В этот раз воздух шел из глубины поддомья. Заходил под землю далеко от того места, где стояли они с Имой, но точно снаружи, со свежести. И пусть быстро налипали поверх него затхлые подземельные смрады, все равно в основе своей был этот ветерок чистым и живым.
Лич взял спутницу за руку — она-то во тьме не видит, — и повел вдоль воздушного течения вперед, к скрытому лабиринтом подземных закоулков далекому выходу.
— Ох, смотри, что это… — вдруг удивленно выдохнула Има.
Моа тоже заметил — не заметить было трудно. Клейма на его клинке начали светиться холодным, фосфорическим светом. Они не рассеивали темноту, наоборот, делали ее еще непроглядней и плотнее. Лич насторожился — прежде такого никогда не случалось.
Остановился.
— Впервые такое.
— Интересно, это плохо или хорошо, что твой меч так засветился? — спросила Има.
— Не плохо и не хорошо, — отозвался Моа. — Ново.
Лич не мог объяснить своего спокойствия. Оно рождалось откуда-то из глубин затянутой туманом небытия памяти. Память мертвого — вещь особенная. Она вроде есть, а вроде и нет ее. Она как закрытая запретная книга — знаешь, что под обложкою много всего, но пока не откроешь, подробностей не выяснишь. И иногда вроде получается мельком листнуть пару страниц, ухватить пару ярких строк, но неведомая сила снова сомкнет переплетные крышки и не даст прочитать предложение до конца…
Моа знал, что свечение клейм не связано с опасностью, несмотря на то, что ответ на вопрос «Почему так?» скрыт плотным ментальным туманом. По поводу меча он не волновался. Здесь, в подвале, имелись и другие поводы для беспокойства. Мертвяки.
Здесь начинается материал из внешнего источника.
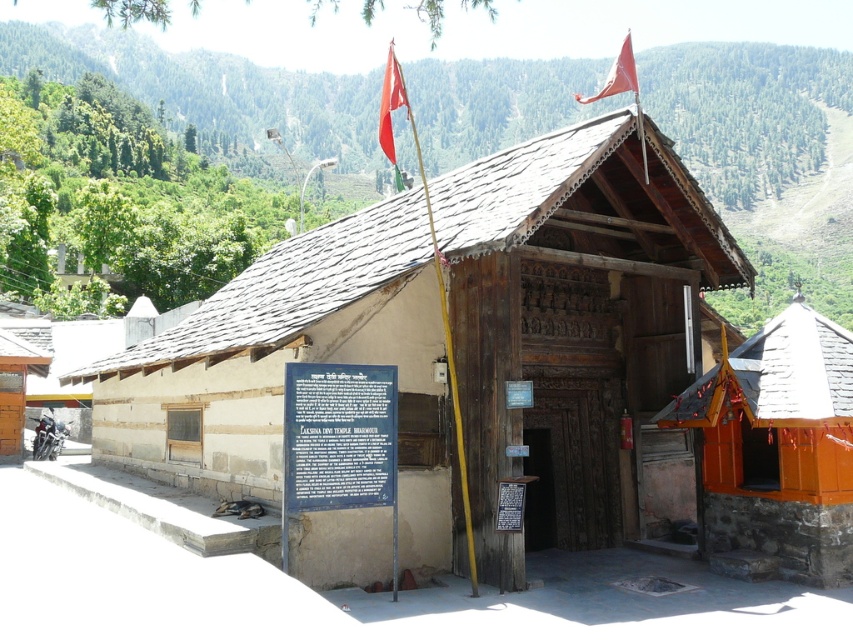
Question: Is wooden door at center bigger than black metal sign at center?

Choices:
 (A) yes
 (B) no

Answer: (A)

Question: Among these objects, which one is nearest to the camera?

Choices:
 (A) red fabric flag at upper center
 (B) orange painted wood at right
 (C) blue metal sign at center

Answer: (C)

Question: Which of the following is the farthest from the observer?

Choices:
 (A) black metal sign at center
 (B) red fabric flag at upper center
 (C) matte red flag at upper right
 (D) wooden door at center

Answer: (D)

Question: Where is wooden hut at center located in relation to wooden door at center in the image?

Choices:
 (A) left
 (B) right

Answer: (A)

Question: Among these points, which one is farthest from the camera?

Choices:
 (A) tap(828, 524)
 (B) tap(347, 381)
 (C) tap(4, 461)
 (D) tap(782, 218)

Answer: (D)

Question: Considering the relative positions of orange painted wood at right and blue metal sign at center in the image provided, where is orange painted wood at right located with respect to blue metal sign at center?

Choices:
 (A) left
 (B) right

Answer: (B)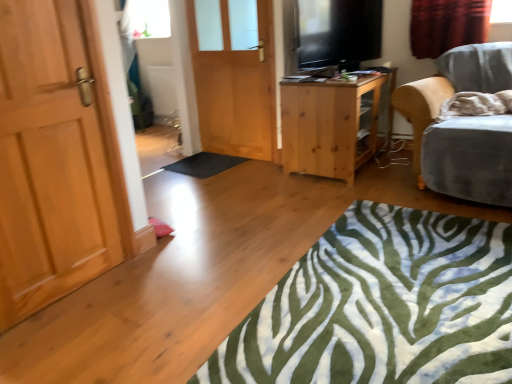
Locate an element on the screen. The height and width of the screenshot is (384, 512). vacant space behind green zebra-patterned rug at lower center is located at coordinates (294, 195).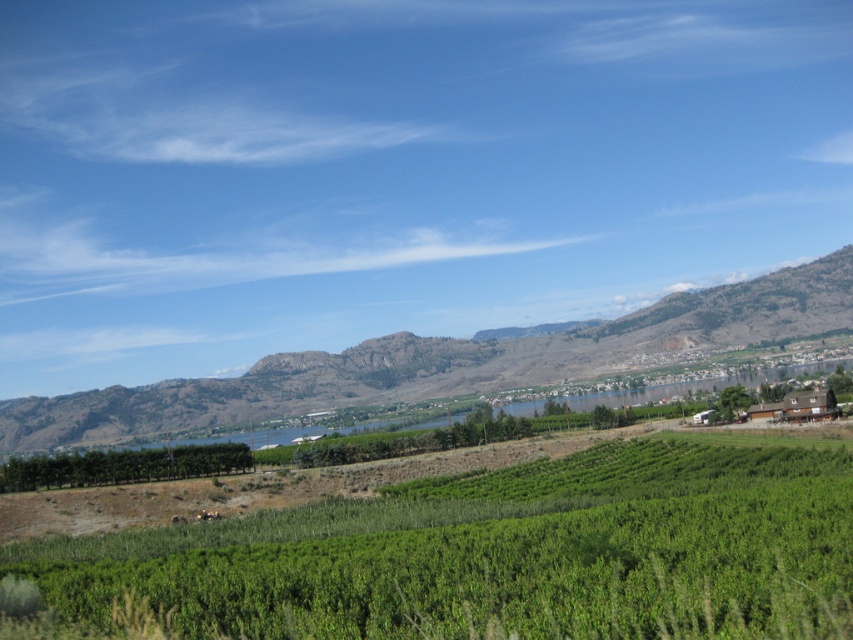
You are a landscape photographer planning to capture the entire scene in one shot. Given that your camera can only focus on objects within a 100m width, and the distance between the green leafy vineyard at center and the green grassy hill at left is 80 meters, will both objects fit within the camera frame?

The distance between the green leafy vineyard at center and the green grassy hill at left is 80 meters, which is within the camera frame limit of 100 meters. Therefore, both objects will fit within the camera frame.

Looking at this image, you are standing in the middle of the green leafy vineyard at center and want to climb to the top of the green grassy hill at left. Which direction should you head towards and why?

You should head towards the green grassy hill at left because the green leafy vineyard at center has a lesser height compared to the green grassy hill at left, meaning the hill is higher ground.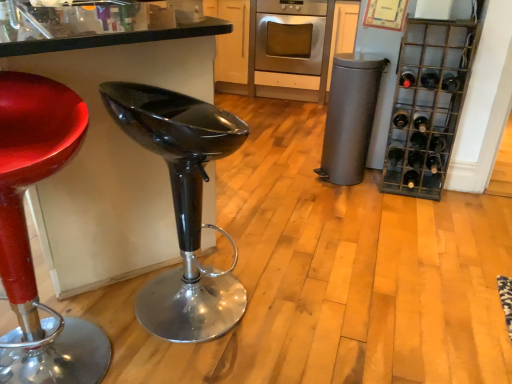
You are a GUI agent. You are given a task and a screenshot of the screen. Output one action in this format:
    pyautogui.click(x=<x>, y=<y>)
    Task: Click on the free space that is in between glossy black stool at center and metallic wine rack at right
    This screenshot has height=384, width=512.
    Given the screenshot: What is the action you would take?
    pyautogui.click(x=328, y=241)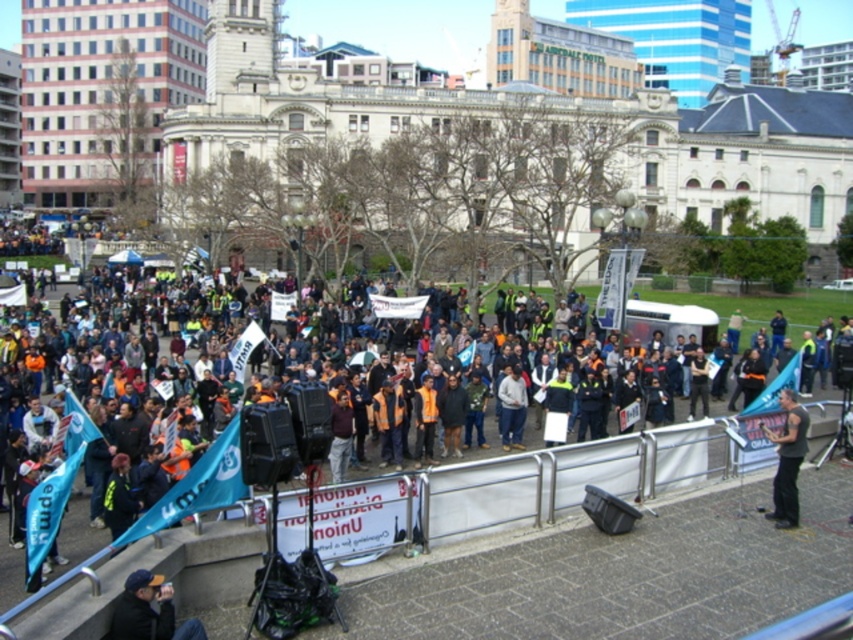
You are a photographer trying to capture a clear photo of the protest. You notice the dark blue knit cap at lower left and the black fabric shirt at lower right are blocking your view. Which object should you move closer to your camera to make it appear larger in the photo?

The dark blue knit cap at lower left is smaller than the black fabric shirt at lower right. To make an object appear larger in the photo, you should move closer to the smaller object, which is the dark blue knit cap at lower left.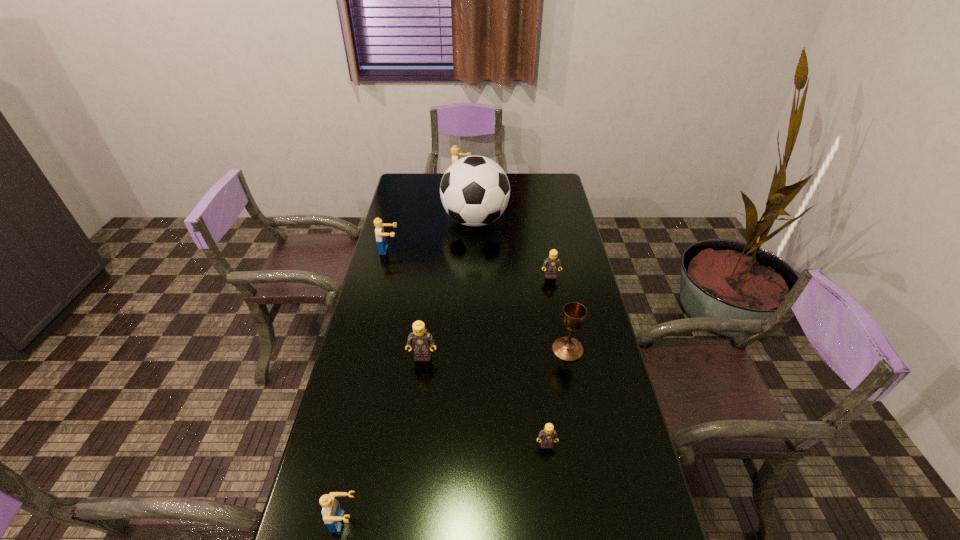
This screenshot has height=540, width=960. What are the coordinates of `the nearest Lego` in the screenshot? It's located at (332, 514).

What are the coordinates of `the second smallest tan Lego` in the screenshot? It's located at pyautogui.click(x=552, y=263).

At what (x,y) coordinates should I click in order to perform the action: click on the rightmost tan Lego. Please return your answer as a coordinate pair (x, y). This screenshot has width=960, height=540. Looking at the image, I should click on (552, 263).

This screenshot has height=540, width=960. Identify the location of the fifth Lego from left to right. (547, 436).

Where is `the seventh farthest object`? the seventh farthest object is located at coordinates (547, 436).

You are a GUI agent. You are given a task and a screenshot of the screen. Output one action in this format:
    pyautogui.click(x=<x>, y=<y>)
    Task: Click on the free spot located on the back of the soccer ball
    
    Given the screenshot: What is the action you would take?
    pyautogui.click(x=476, y=193)

At what (x,y) coordinates should I click in order to perform the action: click on blank space located on the face of the farthest Lego. Please return your answer as a coordinate pair (x, y). This screenshot has height=540, width=960. Looking at the image, I should click on (544, 180).

I want to click on free space located on the front of the chalice, so click(586, 443).

Where is `vacant space positioned 0.330m on the face of the third farthest object`? Image resolution: width=960 pixels, height=540 pixels. vacant space positioned 0.330m on the face of the third farthest object is located at coordinates (482, 251).

Locate an element on the screen. The width and height of the screenshot is (960, 540). vacant space situated in front of the biggest tan Lego is located at coordinates (405, 497).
Те, что пришли за амулетом Имы, хоть и угомонились там, наверху, но, похоже, разбередили местных, спящих в поддомье — прячущихся по закоулкам этого бесконечного подвала. Кто эти «местные» лич догадывался смутно.
Он внюхивался и вслушивался в темноту, решив, что полагаться на скудное зрение в этом лесу из каменных колонн — не самая лучшая затея. Пару раз он отвлекался на неожиданные шевеления. Оба раза это оказывались терзаемые сквозняком обрывки какого-то тряпья. Пахло пылью, древесным гниением, сыростью камня, снова кровью...
… но вскоре, опережая звуки, пришел новый запах.
Отчетливый, едкий, раздражающий смрад чужой нежити. Моа остановился. Его напряжение тут же уловила спутница и поинтересовалась тихо:
— Мертвые рядом, да?
— Да, — ответил лич. — Странные. Собаками пахнут.
— Ой! Это же знаешь кто? — страшным голосом прошептала Има. — Сам Проклятый Герцог.
— Какой еще герцог? — недоверчиво уточнил Моа. — И почему он псиной воняет?
— У-у-у-у, да ты не знаешь, — многозначительно протянула Има. — Это же легенда наша местная! Проклятый Герцог. Ух, и жуткий! Я на портрете видела. Картина раньше там, над камином висела, а потом делась куда-то — то ли украли, то ли сожгли. Говорят, жил он тут, в доме, и весь окрестный народ в страхе держал. Разъезжал по округе на огромной лошади со сворой кровожадных псов — все боялись. А когда помер — так селяне, прямо, разом от облегчения и выдохнули. В склепе его погребли. Говорят, в одном саркофаге с его верными собаками — так уж он их любил. И сокровищами до самой крышечки досыпали. Сельские искали те сокровища, но ни склепа, ни саркофага так в округе и не нашли…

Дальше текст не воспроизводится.